Pixel coordinate tracking records
____
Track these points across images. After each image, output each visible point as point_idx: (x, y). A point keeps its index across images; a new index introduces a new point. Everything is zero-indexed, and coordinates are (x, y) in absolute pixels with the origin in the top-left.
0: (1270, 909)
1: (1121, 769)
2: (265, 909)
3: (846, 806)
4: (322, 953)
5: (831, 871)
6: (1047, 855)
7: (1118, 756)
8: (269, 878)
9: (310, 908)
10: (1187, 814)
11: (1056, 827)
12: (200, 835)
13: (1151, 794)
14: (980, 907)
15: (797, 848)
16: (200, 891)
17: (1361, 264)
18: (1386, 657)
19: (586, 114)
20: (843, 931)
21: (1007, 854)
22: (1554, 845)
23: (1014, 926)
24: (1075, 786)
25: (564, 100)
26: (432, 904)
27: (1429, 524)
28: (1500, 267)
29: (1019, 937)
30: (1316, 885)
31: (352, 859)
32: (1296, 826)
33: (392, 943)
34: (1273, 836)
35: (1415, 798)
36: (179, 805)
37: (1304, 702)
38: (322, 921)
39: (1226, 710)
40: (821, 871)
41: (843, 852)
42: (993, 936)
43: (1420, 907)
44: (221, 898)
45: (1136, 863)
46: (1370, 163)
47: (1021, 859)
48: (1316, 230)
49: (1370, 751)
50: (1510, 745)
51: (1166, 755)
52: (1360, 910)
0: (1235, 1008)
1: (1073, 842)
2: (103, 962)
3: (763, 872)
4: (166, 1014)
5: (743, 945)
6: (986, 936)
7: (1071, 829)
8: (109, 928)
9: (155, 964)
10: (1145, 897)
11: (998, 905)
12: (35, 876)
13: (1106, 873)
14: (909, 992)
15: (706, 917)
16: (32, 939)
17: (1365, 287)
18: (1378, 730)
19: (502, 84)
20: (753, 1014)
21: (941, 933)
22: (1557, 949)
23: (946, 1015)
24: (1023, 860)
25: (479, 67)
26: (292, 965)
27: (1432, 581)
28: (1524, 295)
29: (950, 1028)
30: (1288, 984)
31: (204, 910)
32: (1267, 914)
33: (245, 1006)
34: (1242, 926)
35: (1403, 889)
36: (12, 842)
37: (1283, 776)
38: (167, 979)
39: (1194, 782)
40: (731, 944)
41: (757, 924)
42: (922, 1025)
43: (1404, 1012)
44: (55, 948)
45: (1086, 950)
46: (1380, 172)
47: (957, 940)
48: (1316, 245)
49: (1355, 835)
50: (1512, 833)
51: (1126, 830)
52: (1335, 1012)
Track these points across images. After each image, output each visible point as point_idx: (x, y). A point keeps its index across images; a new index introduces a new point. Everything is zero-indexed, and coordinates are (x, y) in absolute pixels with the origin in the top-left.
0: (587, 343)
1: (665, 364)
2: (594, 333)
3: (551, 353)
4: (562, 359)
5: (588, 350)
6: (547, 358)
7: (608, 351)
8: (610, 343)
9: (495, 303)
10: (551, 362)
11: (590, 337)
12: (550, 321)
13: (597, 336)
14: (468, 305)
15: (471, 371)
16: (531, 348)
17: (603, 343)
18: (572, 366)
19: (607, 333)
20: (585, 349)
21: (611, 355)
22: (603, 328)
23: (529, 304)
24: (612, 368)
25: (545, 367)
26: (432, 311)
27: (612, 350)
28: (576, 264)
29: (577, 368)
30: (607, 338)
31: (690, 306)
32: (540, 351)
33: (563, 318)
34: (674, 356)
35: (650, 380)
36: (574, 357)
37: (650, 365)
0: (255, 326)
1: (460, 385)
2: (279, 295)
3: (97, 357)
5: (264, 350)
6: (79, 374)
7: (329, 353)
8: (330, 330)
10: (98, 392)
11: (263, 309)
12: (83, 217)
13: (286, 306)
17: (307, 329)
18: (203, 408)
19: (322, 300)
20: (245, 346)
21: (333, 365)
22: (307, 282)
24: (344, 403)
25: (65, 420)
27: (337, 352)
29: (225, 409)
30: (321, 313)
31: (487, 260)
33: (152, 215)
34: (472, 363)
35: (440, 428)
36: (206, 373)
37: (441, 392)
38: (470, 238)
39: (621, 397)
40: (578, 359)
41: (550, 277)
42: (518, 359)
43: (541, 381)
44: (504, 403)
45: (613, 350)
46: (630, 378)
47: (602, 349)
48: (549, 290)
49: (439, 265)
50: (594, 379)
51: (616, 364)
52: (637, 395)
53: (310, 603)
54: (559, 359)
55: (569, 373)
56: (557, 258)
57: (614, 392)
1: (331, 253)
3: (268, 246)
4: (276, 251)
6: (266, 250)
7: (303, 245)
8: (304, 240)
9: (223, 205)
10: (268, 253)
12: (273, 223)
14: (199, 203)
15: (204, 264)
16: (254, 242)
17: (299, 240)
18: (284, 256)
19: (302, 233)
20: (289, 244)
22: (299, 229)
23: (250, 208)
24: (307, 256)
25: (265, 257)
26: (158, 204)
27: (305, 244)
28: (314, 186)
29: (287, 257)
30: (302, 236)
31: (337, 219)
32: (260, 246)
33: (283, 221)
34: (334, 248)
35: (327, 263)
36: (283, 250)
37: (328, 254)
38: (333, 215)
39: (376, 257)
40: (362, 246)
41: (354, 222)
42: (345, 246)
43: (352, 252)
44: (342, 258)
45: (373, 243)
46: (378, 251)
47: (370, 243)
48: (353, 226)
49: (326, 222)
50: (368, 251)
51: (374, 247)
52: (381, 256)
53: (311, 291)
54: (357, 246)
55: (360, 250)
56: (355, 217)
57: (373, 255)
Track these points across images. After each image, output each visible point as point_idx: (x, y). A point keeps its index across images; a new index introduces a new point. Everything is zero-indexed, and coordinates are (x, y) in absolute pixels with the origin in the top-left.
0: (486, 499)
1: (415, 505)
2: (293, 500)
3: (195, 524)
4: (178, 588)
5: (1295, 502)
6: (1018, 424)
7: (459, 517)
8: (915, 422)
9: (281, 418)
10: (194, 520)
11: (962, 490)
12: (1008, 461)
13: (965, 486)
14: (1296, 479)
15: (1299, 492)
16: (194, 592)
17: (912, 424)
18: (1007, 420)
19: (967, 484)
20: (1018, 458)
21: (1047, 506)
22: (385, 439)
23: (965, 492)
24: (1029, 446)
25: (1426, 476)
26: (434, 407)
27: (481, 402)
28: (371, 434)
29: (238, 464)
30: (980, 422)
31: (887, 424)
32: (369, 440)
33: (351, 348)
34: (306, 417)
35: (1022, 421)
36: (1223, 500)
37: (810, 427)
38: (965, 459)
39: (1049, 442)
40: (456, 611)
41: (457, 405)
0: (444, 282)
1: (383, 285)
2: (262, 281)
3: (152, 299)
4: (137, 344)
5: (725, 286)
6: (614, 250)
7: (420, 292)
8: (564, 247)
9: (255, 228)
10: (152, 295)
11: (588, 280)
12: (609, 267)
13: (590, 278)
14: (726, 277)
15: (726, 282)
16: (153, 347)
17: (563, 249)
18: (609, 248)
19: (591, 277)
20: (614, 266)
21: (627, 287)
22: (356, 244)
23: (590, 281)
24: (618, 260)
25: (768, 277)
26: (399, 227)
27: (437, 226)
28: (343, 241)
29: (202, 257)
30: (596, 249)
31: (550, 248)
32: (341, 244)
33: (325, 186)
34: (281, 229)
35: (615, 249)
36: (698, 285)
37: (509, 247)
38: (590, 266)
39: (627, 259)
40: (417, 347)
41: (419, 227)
____
§ **WHAT NEEDS TO BE DONE**
Please change "top-left" to "upper-left" throughout the records and write them out again with everything else left as it is.

§ **EXERCISE SOLUTION**
Track these points across images. After each image, output each visible point as point_idx: (x, y). A point keeps its index across images; a new index introduces a new point. Everything is zero-indexed, and coordinates are (x, y) in absolute pixels with the origin in the upper-left.
0: (1270, 909)
1: (1121, 769)
2: (265, 909)
3: (846, 806)
4: (322, 953)
5: (831, 871)
6: (1047, 855)
7: (1118, 756)
8: (269, 878)
9: (310, 908)
10: (1187, 814)
11: (1056, 827)
12: (200, 835)
13: (1151, 794)
14: (980, 907)
15: (797, 848)
16: (200, 891)
17: (1361, 264)
18: (1386, 657)
19: (586, 114)
20: (843, 931)
21: (1007, 854)
22: (1554, 845)
23: (1014, 926)
24: (1075, 786)
25: (564, 100)
26: (432, 904)
27: (1429, 524)
28: (1500, 267)
29: (1019, 937)
30: (1316, 885)
31: (352, 859)
32: (1296, 826)
33: (392, 943)
34: (1273, 836)
35: (1415, 798)
36: (179, 805)
37: (1304, 702)
38: (322, 921)
39: (1226, 710)
40: (821, 871)
41: (843, 852)
42: (993, 936)
43: (1420, 907)
44: (221, 898)
45: (1136, 863)
46: (1370, 163)
47: (1021, 859)
48: (1316, 230)
49: (1370, 751)
50: (1510, 745)
51: (1166, 755)
52: (1360, 910)
0: (1235, 1008)
1: (1073, 842)
2: (103, 962)
3: (763, 872)
4: (166, 1014)
5: (743, 945)
6: (986, 936)
7: (1071, 829)
8: (109, 928)
9: (155, 964)
10: (1145, 897)
11: (998, 905)
12: (35, 876)
13: (1106, 873)
14: (909, 992)
15: (706, 917)
16: (32, 939)
17: (1365, 287)
18: (1378, 730)
19: (502, 84)
20: (753, 1014)
21: (941, 933)
22: (1557, 949)
23: (946, 1015)
24: (1023, 860)
25: (479, 67)
26: (292, 965)
27: (1432, 581)
28: (1524, 295)
29: (950, 1028)
30: (1288, 984)
31: (204, 910)
32: (1267, 914)
33: (245, 1006)
34: (1242, 926)
35: (1403, 889)
36: (12, 842)
37: (1283, 776)
38: (167, 979)
39: (1194, 782)
40: (731, 944)
41: (757, 924)
42: (922, 1025)
43: (1404, 1012)
44: (55, 948)
45: (1086, 950)
46: (1380, 172)
47: (957, 940)
48: (1316, 245)
49: (1355, 835)
50: (1512, 833)
51: (1126, 830)
52: (1335, 1012)
Track these points across images. After each image, output each visible point as point_idx: (x, y). A point keeps its index across images; a new index introduces a new point. Everything is zero-indexed, and coordinates are (x, y) in absolute pixels with the origin in the upper-left.
0: (587, 343)
1: (665, 364)
2: (594, 333)
3: (551, 353)
4: (562, 359)
5: (588, 350)
6: (547, 358)
7: (608, 351)
8: (610, 343)
9: (495, 303)
10: (551, 362)
11: (590, 337)
12: (550, 321)
13: (597, 336)
14: (468, 305)
15: (471, 371)
16: (531, 348)
17: (603, 343)
18: (572, 366)
19: (607, 333)
20: (585, 349)
21: (611, 355)
22: (603, 328)
23: (529, 304)
24: (612, 368)
25: (545, 367)
26: (432, 311)
27: (612, 350)
28: (576, 264)
29: (577, 368)
30: (607, 338)
31: (690, 306)
32: (540, 351)
33: (563, 318)
34: (674, 356)
35: (650, 380)
36: (574, 357)
37: (650, 365)
0: (255, 326)
1: (460, 385)
2: (279, 295)
3: (97, 357)
5: (264, 350)
6: (79, 374)
7: (329, 353)
8: (330, 330)
10: (98, 392)
11: (263, 309)
12: (83, 217)
13: (286, 306)
17: (307, 329)
18: (203, 408)
19: (322, 300)
20: (245, 346)
21: (333, 365)
22: (307, 282)
24: (344, 403)
25: (65, 420)
27: (337, 352)
29: (225, 409)
30: (321, 313)
31: (487, 260)
33: (152, 215)
34: (472, 363)
35: (440, 428)
36: (206, 373)
37: (441, 392)
38: (470, 238)
39: (621, 397)
40: (578, 359)
41: (550, 277)
42: (518, 359)
43: (541, 381)
44: (504, 403)
45: (613, 350)
46: (630, 378)
47: (602, 349)
48: (549, 290)
49: (439, 265)
50: (594, 379)
51: (616, 364)
52: (637, 395)
53: (310, 603)
54: (559, 359)
55: (569, 373)
56: (557, 258)
57: (614, 392)
1: (331, 253)
3: (268, 246)
4: (276, 251)
6: (266, 250)
7: (303, 245)
8: (304, 240)
9: (223, 205)
10: (268, 253)
12: (273, 223)
14: (199, 203)
15: (204, 264)
16: (254, 242)
17: (299, 240)
18: (284, 256)
19: (302, 233)
20: (289, 244)
22: (299, 229)
23: (250, 208)
24: (307, 256)
25: (265, 257)
26: (158, 204)
27: (305, 244)
28: (314, 186)
29: (287, 257)
30: (302, 236)
31: (337, 219)
32: (260, 246)
33: (283, 221)
34: (334, 248)
35: (327, 263)
36: (283, 250)
37: (328, 254)
38: (333, 215)
39: (376, 257)
40: (362, 246)
41: (354, 222)
42: (345, 246)
43: (352, 252)
44: (342, 258)
45: (373, 243)
46: (378, 251)
47: (370, 243)
48: (353, 226)
49: (326, 222)
50: (368, 251)
51: (374, 247)
52: (381, 256)
53: (311, 291)
54: (357, 246)
55: (360, 250)
56: (355, 217)
57: (373, 255)
Track these points across images. After each image, output each visible point as point_idx: (x, y). A point keeps its index across images; a new index introduces a new point. Everything is zero-indexed, and coordinates are (x, y) in absolute pixels with the origin in the upper-left.
0: (486, 499)
1: (415, 505)
2: (293, 500)
3: (195, 524)
4: (178, 588)
5: (1295, 502)
6: (1018, 424)
7: (459, 517)
8: (915, 422)
9: (281, 418)
10: (194, 520)
11: (962, 490)
12: (1008, 461)
13: (965, 486)
14: (1296, 479)
15: (1299, 492)
16: (194, 592)
17: (912, 424)
18: (1007, 420)
19: (967, 484)
20: (1018, 458)
21: (1047, 506)
22: (385, 439)
23: (965, 492)
24: (1029, 446)
25: (1426, 476)
26: (434, 407)
27: (481, 402)
28: (371, 434)
29: (238, 464)
30: (980, 422)
31: (887, 424)
32: (369, 440)
33: (351, 348)
34: (306, 417)
35: (1022, 421)
36: (1223, 500)
37: (810, 427)
38: (965, 459)
39: (1049, 442)
40: (456, 611)
41: (457, 405)
0: (444, 282)
1: (383, 285)
2: (262, 281)
3: (152, 299)
4: (137, 344)
5: (725, 286)
6: (614, 250)
7: (420, 292)
8: (564, 247)
9: (255, 228)
10: (152, 295)
11: (588, 280)
12: (609, 267)
13: (590, 278)
14: (726, 277)
15: (726, 282)
16: (153, 347)
17: (563, 249)
18: (609, 248)
19: (591, 277)
20: (614, 266)
21: (627, 287)
22: (356, 244)
23: (590, 281)
24: (618, 260)
25: (768, 277)
26: (399, 227)
27: (437, 226)
28: (343, 241)
29: (202, 257)
30: (596, 249)
31: (550, 248)
32: (341, 244)
33: (325, 186)
34: (281, 229)
35: (615, 249)
36: (698, 285)
37: (509, 247)
38: (590, 266)
39: (627, 259)
40: (417, 347)
41: (419, 227)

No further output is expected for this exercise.